The Case for Fat Taxes
This story just keeps on
giving, focusing as it does on the dispute over whether or not high-calorie
food should be taxed. Basically, the argument focuses on how to make people
take responsibility for what they eat and whether or not hitting their wallets
would make them change their habits.
The latest indication that price influences
purchase comes from Dr. Janneke Giesen’s
research team at Maastricht University in the Netherlands who found participants
"chose fewer calories when there were higher taxes on higher-calorie foods,"
according to a report in Food Navigator. Conducted with 178 American
college students on three occasions, taxes up to 50 percent were gradually
added to prices. Only half of the participants were given details of the calories.
Results revealed that participants whose choices were already based on low-calorie
items were less likely to be influenced by price.

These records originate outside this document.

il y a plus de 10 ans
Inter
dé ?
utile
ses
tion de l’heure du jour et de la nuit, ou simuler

According to Reuters, "Only
students who did not respond to the price increases were those who were already
watching their diets and were given calorie information. They ate fewer calories
than their peers without any food tax, and showed little change in their eating
when taxes were added."
Other early research indicates that calorie details
on menus and labels are not necessarily changing eating habits and that a combination
of information and taxation "may not be as effective as taxation alone." The
study suggested that "a food tax of at least 25 percent ‘makes
nearly everyone buy fewer calories.’"
Meanwhile Denmark, which
has imposed tax, is showing "signs that obesity
among younger children is actually falling for the first time in 60 years"

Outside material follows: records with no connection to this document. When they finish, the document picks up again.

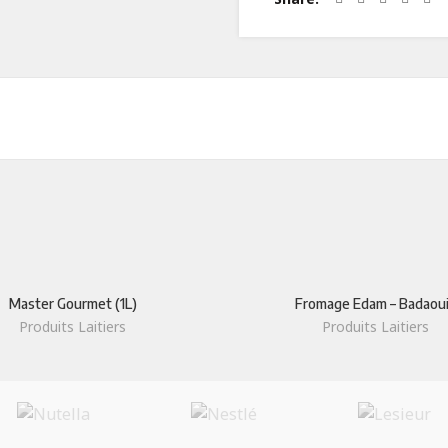
ODUIT
LIENS UTILES
Qui sommes-nous
Master Gourmet (1L)
Fromage Edam – Badaou
Produits Laitiers
Produits Laitiers
laitiers
Savoir-faire
Contact Us
 secs
Certifications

although adult obesity levels are still rising, according to a BBC report.
Charlotte Kira Kimby, of the Danish Heart Foundation, insists the tax means
"the state going in and balancing price because it is cheap to produce food
with a high content of sugar, fat and salt."
In Britain, taxes have apparently
been ruled out by the current health secretary who believes "Nudges are
very important. Tax is not a nudge, tax is a shove."
[Author’s commentary] Perhaps
unsurprisingly, recommendations included additional research into the most
viable tax rates. Insufficient research supporting junk food taxes is cited
by industry groups preparing to resist action. They also assert that such taxes
will unduly burden low-income families.
- Taxes could spur lower calorie choices, study finds – Food
- Food tax could trim some people’s calorie intake – Reuters Health/MSNBC.COM
- Should the UK tax junk food? – BBC
Discussion Questions: Is it time to reconsider taxing high-calorie foods? Are such taxes effective in addressing the public health issues associated with eating excessive amounts of high-calorie foods?